Saturday, September 19, 2020

Whose Line is it Anyways

One of these days I'm writing a book on writing. I'm looking for a term now for unattributed dialog. Orphaned dialog. Headless lines. Detached word balloons.

This is when there is a line -- usually of low semantic value -- that doesn't get attributed and can't be easily linked to a specific character.

So not what happens when there are two people in a discussion and you omit tags (like omitting the repeated header from MIDI "Running Status" messages). Aka:

"It is not," Alice said.

"It most certainly is," Bob countered.

"Is not."

"Is."

"Is not, and I have the graphs to prove it," Alice concluded triumphantly.

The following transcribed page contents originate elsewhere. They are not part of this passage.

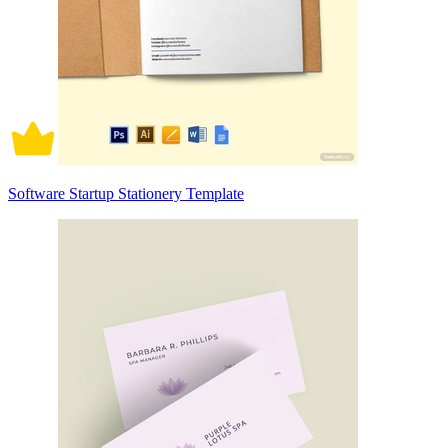
Software Startup Stationery Template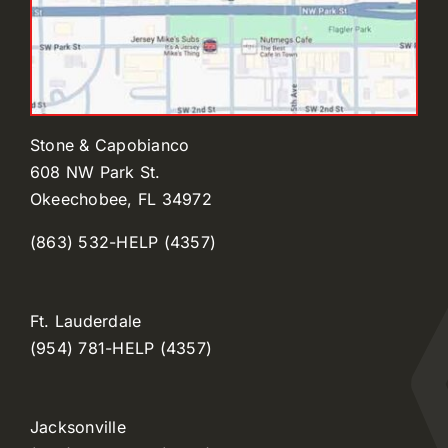
Stone & Capobianco
608 NW Park St.
Okeechobee, FL 34972
(863) 532-HELP (4357)
Ft. Lauderdale
(954) 781-HELP (4357)
Jacksonville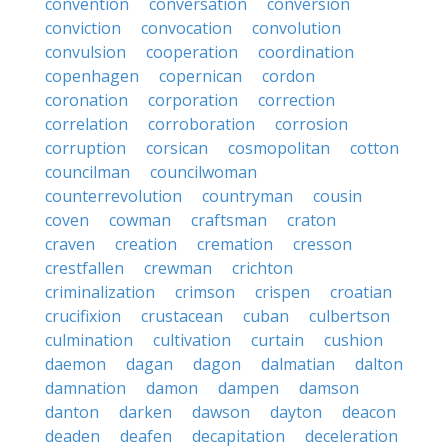
convention
conversation
conversion
conviction
convocation
convolution
convulsion
cooperation
coordination
copenhagen
copernican
cordon
coronation
corporation
correction
correlation
corroboration
corrosion
corruption
corsican
cosmopolitan
cotton
councilman
councilwoman
counterrevolution
countryman
cousin
coven
cowman
craftsman
craton
craven
creation
cremation
cresson
crestfallen
crewman
crichton
criminalization
crimson
crispen
croatian
crucifixion
crustacean
cuban
culbertson
culmination
cultivation
curtain
cushion
daemon
dagan
dagon
dalmatian
dalton
damnation
damon
dampen
damson
danton
darken
dawson
dayton
deacon
deaden
deafen
decapitation
deceleration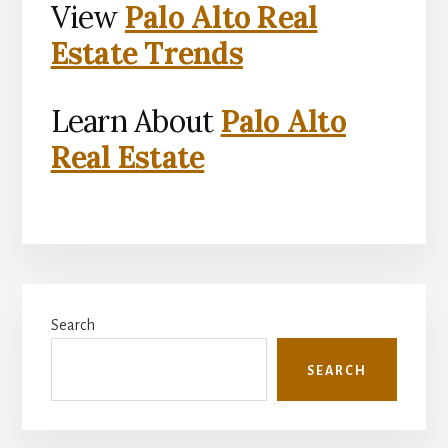
View
Palo Alto Real
Estate Trends
Learn About
Palo Alto
Real Estate
Primary
Search
Sidebar
SEARCH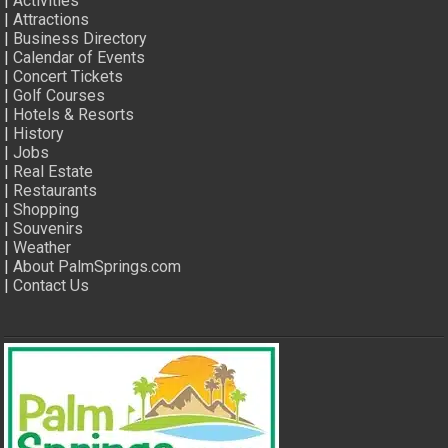
|
Activities
|
Attractions
|
Business Directory
|
Calendar of Events
|
Concert Tickets
|
Golf Courses
|
Hotels & Resorts
|
History
|
Jobs
|
Real Estate
|
Restaurants
|
Shopping
|
Souvenirs
|
Weather
|
About PalmSprings.com
|
Contact Us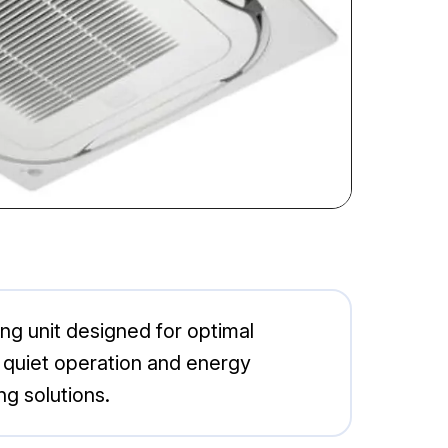
ng unit designed for optimal
 quiet operation and energy
ng solutions.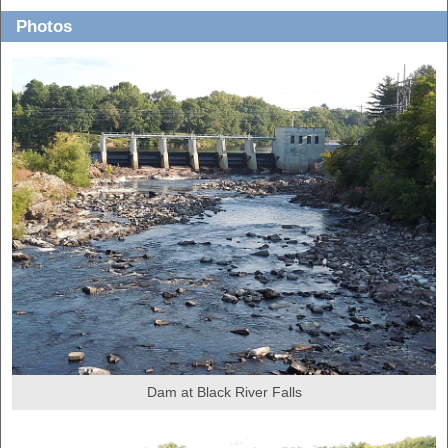
Photos
Dam at Black River Falls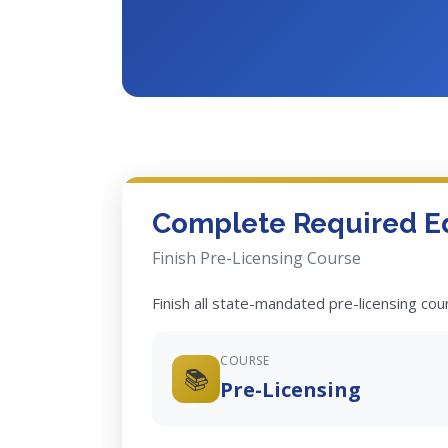
Complete Required E
Finish Pre-Licensing Course
Finish all state-mandated pre-licensing co
COURSE
📚
Pre-Licensing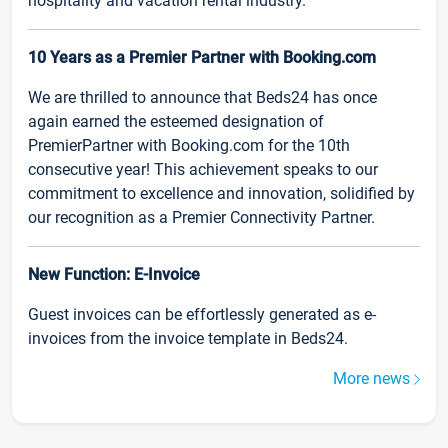
hospitality and vacation rental industry.
10 Years as a Premier Partner with Booking.com
We are thrilled to announce that Beds24 has once
again earned the esteemed designation of
PremierPartner with Booking.com for the 10th
consecutive year! This achievement speaks to our
commitment to excellence and innovation, solidified by
our recognition as a Premier Connectivity Partner.
New Function: E-Invoice
Guest invoices can be effortlessly generated as e-
invoices from the invoice template in Beds24.
More news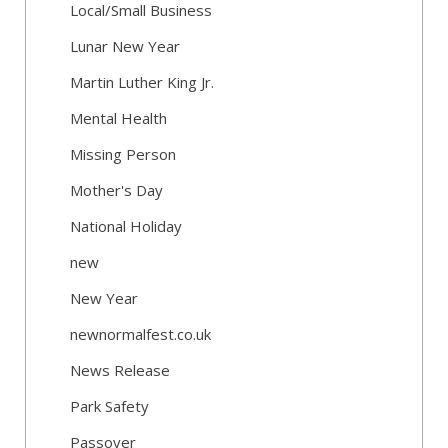
Local/Small Business
Lunar New Year
Martin Luther King Jr.
Mental Health
Missing Person
Mother's Day
National Holiday
new
New Year
newnormalfest.co.uk
News Release
Park Safety
Passover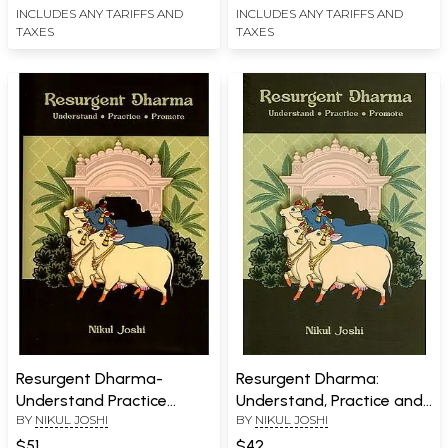
INCLUDES ANY TARIFFS AND
INCLUDES ANY TARIFFS AND
TAXES
TAXES
Resurgent Dharma-
Resurgent Dharma:
Understand Practice
Understand, Practice and
BY
NIKUL JOSHI
BY
NIKUL JOSHI
Promote
Promote
$51
$42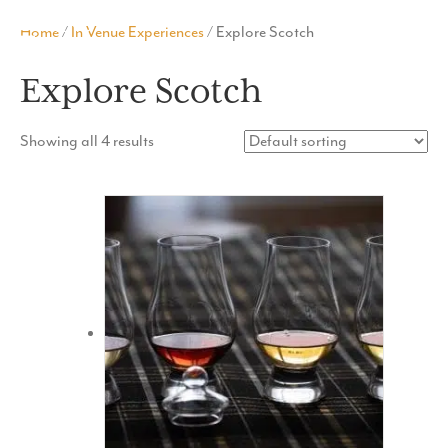
MENU
Home
/
In Venue Experiences
/ Explore Scotch
Explore Scotch
Showing all 4 results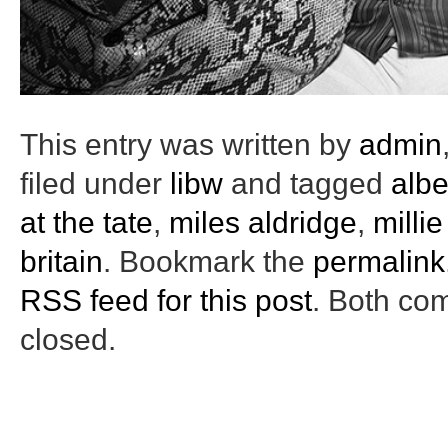
This entry was written by
admin
filed under
libw
and tagged
albe
at the tate
,
miles aldridge
,
milli
britain
. Bookmark the
permalink
RSS feed for this post
. Both co
closed.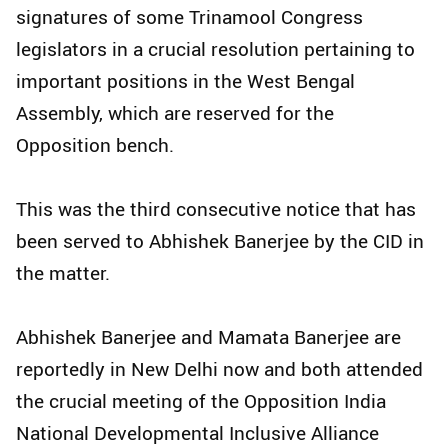
signatures of some Trinamool Congress
legislators in a crucial resolution pertaining to
important positions in the West Bengal
Assembly, which are reserved for the
Opposition bench.
This was the third consecutive notice that has
been served to Abhishek Banerjee by the CID in
the matter.
Abhishek Banerjee and Mamata Banerjee are
reportedly in New Delhi now and both attended
the crucial meeting of the Opposition India
National Developmental Inclusive Alliance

Also not the case when you have a speaker with such a distinctive voice, or a specific subject, or there was a previous line directed towards them:

"Engineering?" Kirk glanced towards his chief.

"I canna give ye nay more; mah poor wee bairns are burning oop!"

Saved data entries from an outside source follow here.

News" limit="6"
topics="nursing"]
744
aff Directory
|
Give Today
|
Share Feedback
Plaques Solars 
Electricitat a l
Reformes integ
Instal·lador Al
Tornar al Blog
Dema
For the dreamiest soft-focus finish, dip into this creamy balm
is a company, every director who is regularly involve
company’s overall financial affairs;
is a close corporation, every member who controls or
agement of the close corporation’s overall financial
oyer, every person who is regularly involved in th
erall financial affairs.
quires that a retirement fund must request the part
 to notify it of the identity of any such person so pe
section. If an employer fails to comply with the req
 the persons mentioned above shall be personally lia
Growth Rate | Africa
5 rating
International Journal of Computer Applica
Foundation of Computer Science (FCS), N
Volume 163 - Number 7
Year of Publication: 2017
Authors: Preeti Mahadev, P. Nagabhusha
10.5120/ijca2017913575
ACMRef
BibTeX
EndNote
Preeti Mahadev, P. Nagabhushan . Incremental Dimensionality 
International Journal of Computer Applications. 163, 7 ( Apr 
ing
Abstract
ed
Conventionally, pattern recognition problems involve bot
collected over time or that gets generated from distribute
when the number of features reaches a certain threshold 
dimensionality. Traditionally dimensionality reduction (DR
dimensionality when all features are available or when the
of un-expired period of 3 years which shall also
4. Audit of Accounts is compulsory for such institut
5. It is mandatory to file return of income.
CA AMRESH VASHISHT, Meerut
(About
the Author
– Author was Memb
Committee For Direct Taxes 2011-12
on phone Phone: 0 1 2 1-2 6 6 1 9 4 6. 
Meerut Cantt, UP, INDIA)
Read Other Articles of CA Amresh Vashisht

Well, I thought I had an example, from the scene in the station when Doctor Who is first mentioned, but it turned out to be a bad example. There's two or three orphaned lines in that scene but they could just as easily be attached to an alternating speaker.

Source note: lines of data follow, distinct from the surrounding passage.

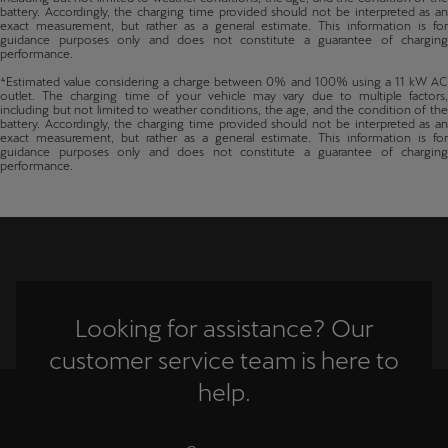
battery. Accordingly, the charging time provided should not be interpreted as an
exact measurement, but rather as a general estimate. This information is for
guidance purposes only and does not constitute a guarantee of charging
performance.
⁴Estimated value considering a charge between 0% and 100% using a 11 kW AC
outlet. The charging time of your vehicle may vary due to multiple factors,
including but not limited to weather conditions, the age, and the condition of the
battery. Accordingly, the charging time provided should not be interpreted as an
exact measurement, but rather as a general estimate. This information is for
guidance purposes only and does not constitute a guarantee of charging
performance.
Looking for assistance? Our
customer service team is here to
help.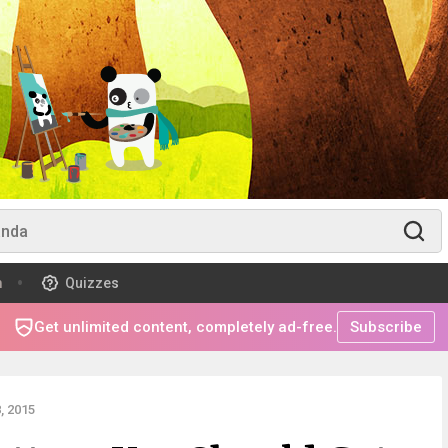
m
Quizzes
Get unlimited content, completely ad-free.
Subscribe
, 2015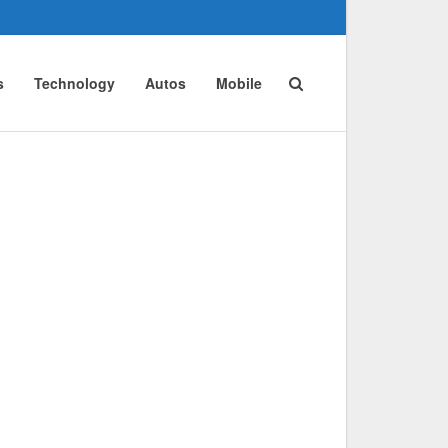
s
Technology
Autos
Mobile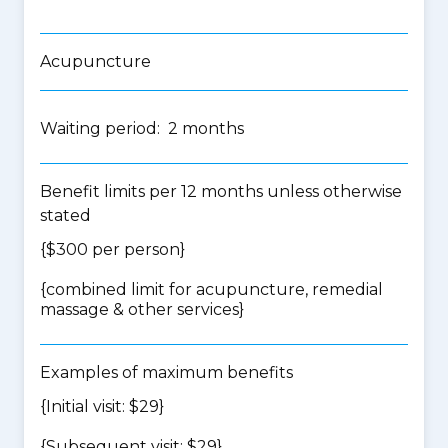
Acupuncture
Waiting period: 2 months
Benefit limits per 12 months unless otherwise
stated
{$300 per person}
{
combined limit for acupuncture, remedial
massage & other services
}
Examples of maximum benefits
{Initial visit: $29}
{Subsequent visit: $29}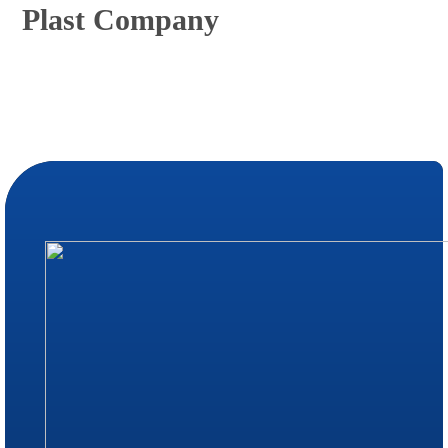
Plast Company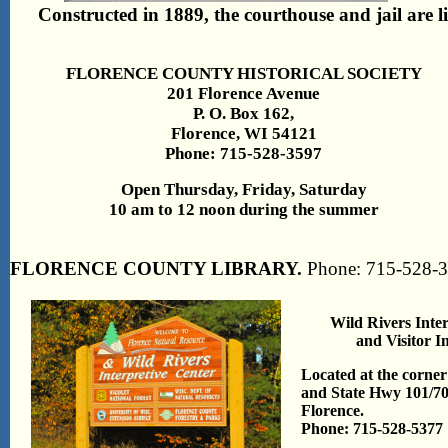
Constructed in 1889, the courthouse and jail are li
FLORENCE COUNTY HISTORICAL SOCIETY
201 Florence Avenue
P. O. Box 162,
Florence, WI 54121
Phone: 715-528-3597
Open Thursday, Friday, Saturday
10 am to 12 noon during the summer
FLORENCE COUNTY LIBRARY.
Phone: 715-528-
Wild Rivers Inte
and Visitor I
Located at the corne
and State Hwy 101/70 
Florence.
Phone: 715-528-5377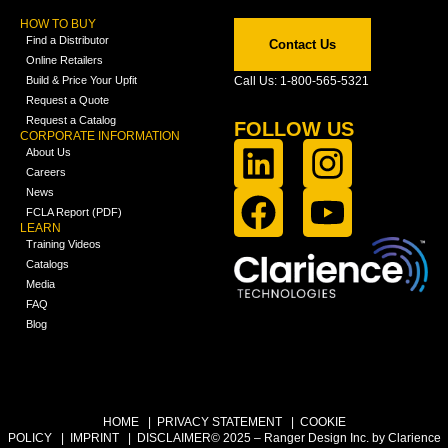
HOW TO BUY
Find a Distributor
Contact Us
Online Retailers
Build & Price Your Upfit
Call Us: 1-800-565-5321
Request a Quote
Request a Catalog
FOLLOW US
CORPORATE INFORMATION
About Us
Careers
News
FCLA Report (PDF)
LEARN
Training Videos
Catalogs
Media
FAQ
Blog
HOME
|
PRIVACY STATEMENT
|
COOKIE
POLICY
|
IMPRINT
|
DISCLAIMER
© 2025 – Ranger Design Inc. by Clarience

I made the choice for Fox and Hounds to over-attribute. I am going with the general advice that "said" is invisible so I'm including it more often than is strictly necessary. I did notice, though, reading to see if I had a better example of an orphaned line, that I tend to leave off attribution of a lot of Penny's lines. The reason being; she's the POV character, and conversations happen because she is there. In many cases, she is reporting on it because she is part of it.

Well, that and she has a distinct voice.

***

I was glancing over the print version again -- I have a bunch of corrections, edits, and general tweaking to go still -- and right there on page 7 I hit a dangerous one:

“The task of the archaeological field worker,” Leslie said, “Is to get the data out of the ground."

Goddamn automatic capitalization! I feel like turning that off if it is going to do that sort of thing to me. The second quotation following the attribution should, of course, not be capitalized; "is to get the data out of the ground."

But since the automatic capitalization did this, it may occur multiple times in the manuscript. That means I have to go through the whole damn thing manually. And it has to be done by hand because it entirely depends on nuances of phrasing that automatic tools are very bad at understanding (heck, ProWritingAid doesn't do well with clauses. Dialog is pretty much beyond it.)

Well, I can probably find most of them by searching the combination (, ").

***

I am conflicted on directions here. I am eager to get Hounds in the store, but at the same time, I could build momentum better if I had another book coming out within a month or two after it. Add to this, I have beta readers currently working on Hounds, and I am still into the experiment of trying to finish Wedding in 4-6 months.

And I just got another email. Mom has been beating the bushes, and the family friends she's found have all been more than what I can ascribe to being merely supportive. Oh, yes. And not a one of them reads electronically. It's all print, all the time.

***

Just found this absolutely perfect guide to the proper capitalization of dialogue:

1. Steve said,  "Good morning."

2. "Good morning,"  said Steve.

3. Steve said,  "Good morning,"  then sat down.

4. "Ladies and gentlemen,"  said Steve,  "good morning."